> **Provided records**

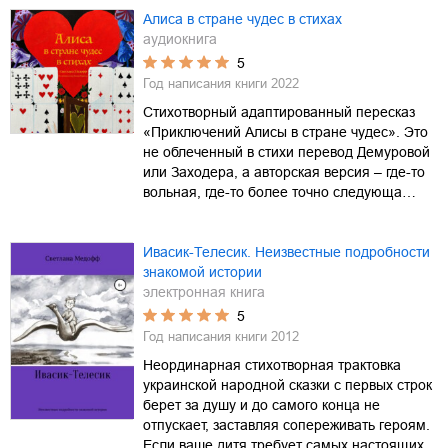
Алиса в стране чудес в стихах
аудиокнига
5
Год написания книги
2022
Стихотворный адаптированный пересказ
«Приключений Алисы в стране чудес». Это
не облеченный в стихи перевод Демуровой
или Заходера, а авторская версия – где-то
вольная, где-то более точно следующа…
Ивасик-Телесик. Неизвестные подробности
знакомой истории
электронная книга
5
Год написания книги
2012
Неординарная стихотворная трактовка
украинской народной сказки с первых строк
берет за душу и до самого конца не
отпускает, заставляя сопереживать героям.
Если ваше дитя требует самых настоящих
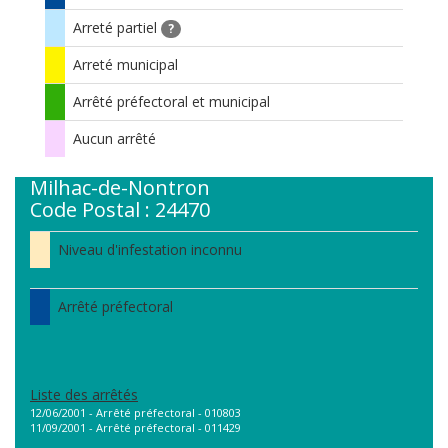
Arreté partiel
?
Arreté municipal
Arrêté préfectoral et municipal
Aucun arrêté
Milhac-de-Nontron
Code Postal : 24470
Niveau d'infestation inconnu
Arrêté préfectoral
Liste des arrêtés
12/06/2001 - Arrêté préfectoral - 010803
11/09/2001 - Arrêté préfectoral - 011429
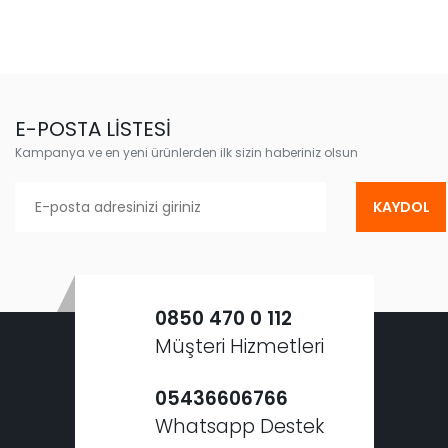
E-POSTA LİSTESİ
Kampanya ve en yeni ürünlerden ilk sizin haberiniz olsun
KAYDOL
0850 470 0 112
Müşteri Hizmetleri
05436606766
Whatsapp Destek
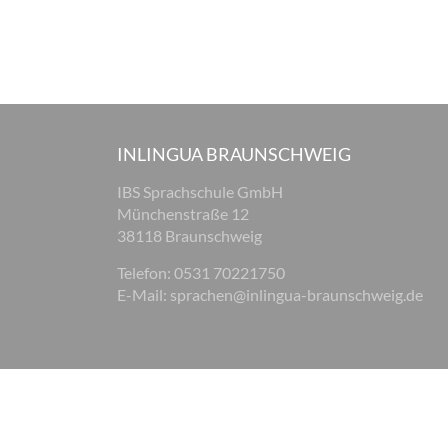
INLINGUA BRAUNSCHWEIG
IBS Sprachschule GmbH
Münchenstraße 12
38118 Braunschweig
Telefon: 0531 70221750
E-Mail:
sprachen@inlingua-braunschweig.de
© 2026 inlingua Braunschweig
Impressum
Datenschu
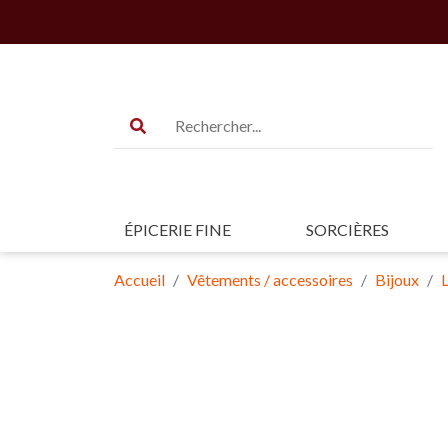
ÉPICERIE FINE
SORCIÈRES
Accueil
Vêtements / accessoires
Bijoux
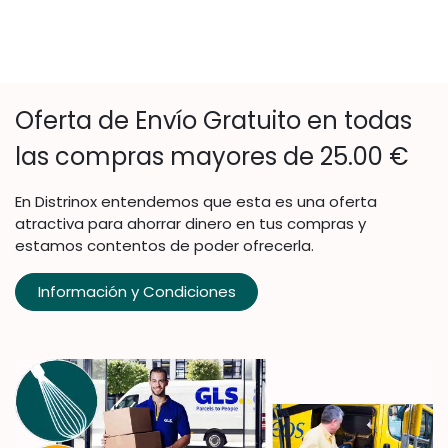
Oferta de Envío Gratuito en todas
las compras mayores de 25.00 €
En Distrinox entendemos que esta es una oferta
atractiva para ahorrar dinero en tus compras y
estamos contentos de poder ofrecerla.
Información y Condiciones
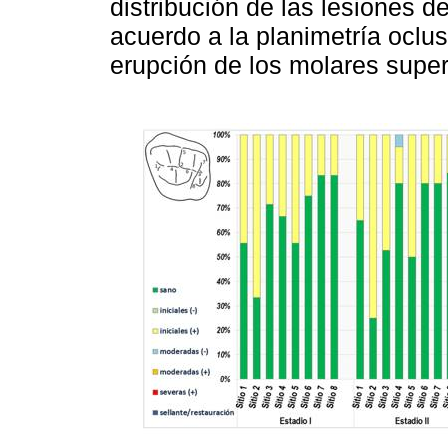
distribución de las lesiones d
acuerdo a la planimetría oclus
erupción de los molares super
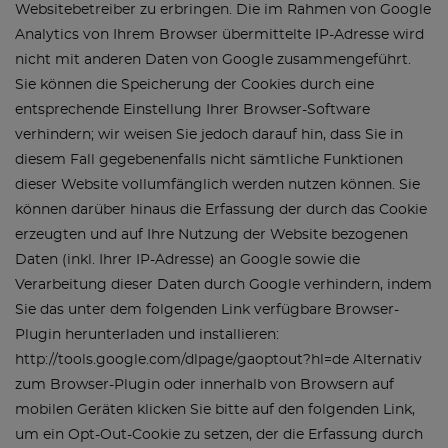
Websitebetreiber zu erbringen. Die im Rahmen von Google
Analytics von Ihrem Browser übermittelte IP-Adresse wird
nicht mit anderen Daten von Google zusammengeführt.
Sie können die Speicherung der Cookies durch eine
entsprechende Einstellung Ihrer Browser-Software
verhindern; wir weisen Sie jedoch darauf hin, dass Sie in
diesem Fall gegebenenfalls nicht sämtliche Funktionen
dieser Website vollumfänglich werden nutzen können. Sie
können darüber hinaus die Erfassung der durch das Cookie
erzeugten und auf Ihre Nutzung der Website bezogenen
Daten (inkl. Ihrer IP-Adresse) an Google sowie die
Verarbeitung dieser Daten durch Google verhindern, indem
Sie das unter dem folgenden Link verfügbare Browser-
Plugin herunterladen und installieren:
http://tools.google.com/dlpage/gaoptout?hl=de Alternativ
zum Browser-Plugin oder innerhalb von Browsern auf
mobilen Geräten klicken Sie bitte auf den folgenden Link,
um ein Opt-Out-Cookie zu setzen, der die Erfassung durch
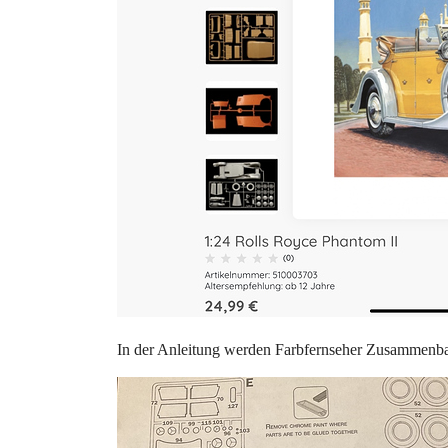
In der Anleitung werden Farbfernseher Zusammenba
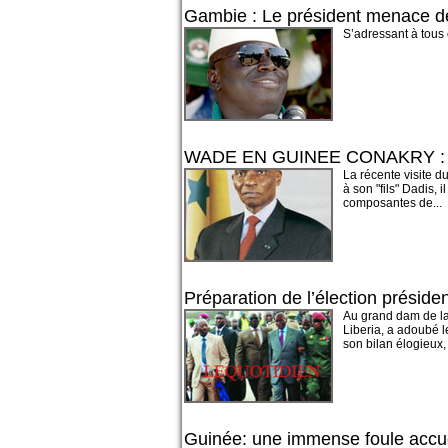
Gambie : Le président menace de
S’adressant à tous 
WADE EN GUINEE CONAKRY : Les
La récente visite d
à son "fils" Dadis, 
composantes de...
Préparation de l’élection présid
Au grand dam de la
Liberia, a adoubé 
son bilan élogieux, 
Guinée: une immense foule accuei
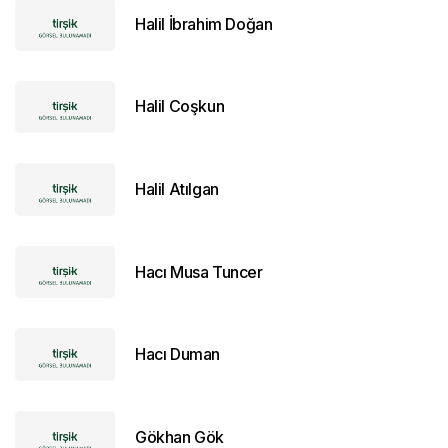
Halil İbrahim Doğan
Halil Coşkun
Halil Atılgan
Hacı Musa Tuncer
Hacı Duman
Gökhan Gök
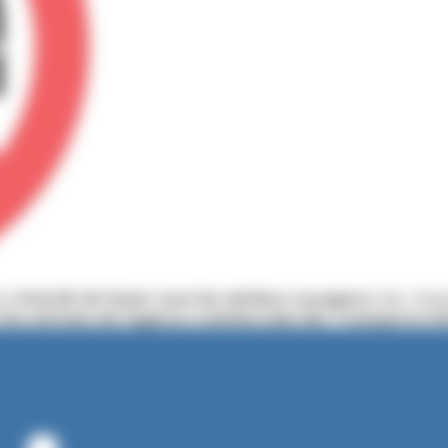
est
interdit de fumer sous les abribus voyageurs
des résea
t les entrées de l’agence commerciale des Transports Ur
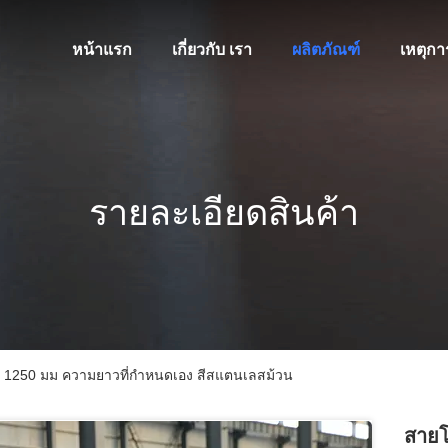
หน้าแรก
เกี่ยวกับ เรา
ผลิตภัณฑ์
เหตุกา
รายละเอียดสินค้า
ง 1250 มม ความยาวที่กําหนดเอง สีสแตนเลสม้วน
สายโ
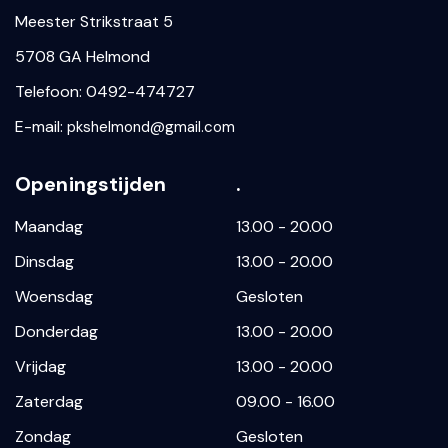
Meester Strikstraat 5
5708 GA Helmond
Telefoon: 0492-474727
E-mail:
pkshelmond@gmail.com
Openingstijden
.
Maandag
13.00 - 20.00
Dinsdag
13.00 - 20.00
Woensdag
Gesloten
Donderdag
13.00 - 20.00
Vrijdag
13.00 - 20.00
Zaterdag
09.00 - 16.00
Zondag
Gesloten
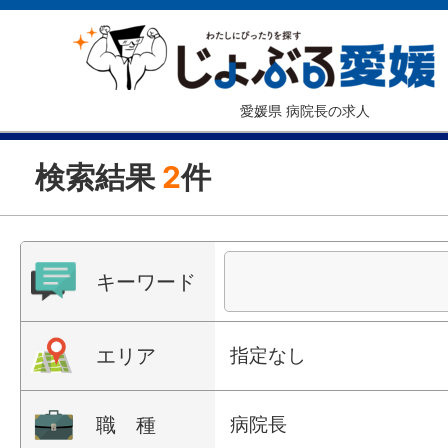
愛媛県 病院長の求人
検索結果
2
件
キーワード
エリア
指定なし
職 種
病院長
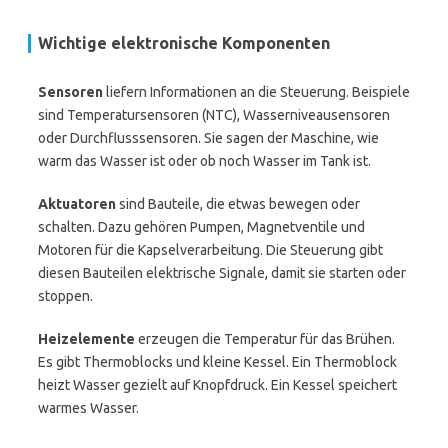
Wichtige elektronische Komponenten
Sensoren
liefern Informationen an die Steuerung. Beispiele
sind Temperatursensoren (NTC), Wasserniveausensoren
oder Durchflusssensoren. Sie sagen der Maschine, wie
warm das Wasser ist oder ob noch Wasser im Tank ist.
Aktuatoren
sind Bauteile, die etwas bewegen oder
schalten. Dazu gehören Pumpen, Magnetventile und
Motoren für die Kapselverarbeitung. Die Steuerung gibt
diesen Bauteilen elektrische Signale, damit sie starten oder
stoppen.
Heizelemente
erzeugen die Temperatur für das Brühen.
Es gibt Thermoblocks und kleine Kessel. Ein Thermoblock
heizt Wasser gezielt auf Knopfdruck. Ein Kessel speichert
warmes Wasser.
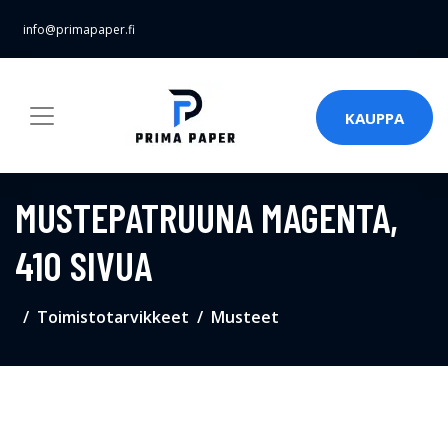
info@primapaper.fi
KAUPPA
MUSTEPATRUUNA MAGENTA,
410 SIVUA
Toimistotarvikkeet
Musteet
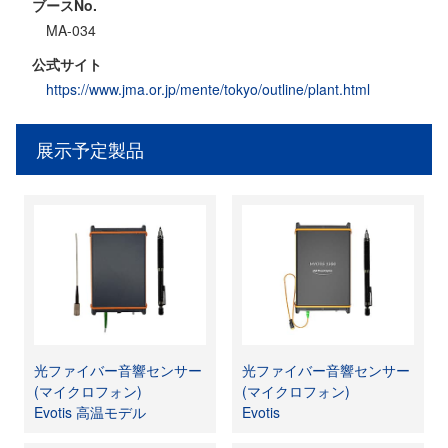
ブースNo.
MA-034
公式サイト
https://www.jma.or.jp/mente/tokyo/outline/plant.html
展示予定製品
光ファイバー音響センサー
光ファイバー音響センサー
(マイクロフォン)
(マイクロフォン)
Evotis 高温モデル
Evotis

> **Requirement**
Starting from the data above, filter for lines with "nicht" and copy each one.

> **Exercise solution**
nicht mit anderen Daten von Google zusammengeführt.
diesem Fall gegebenenfalls nicht sämtliche Funktionen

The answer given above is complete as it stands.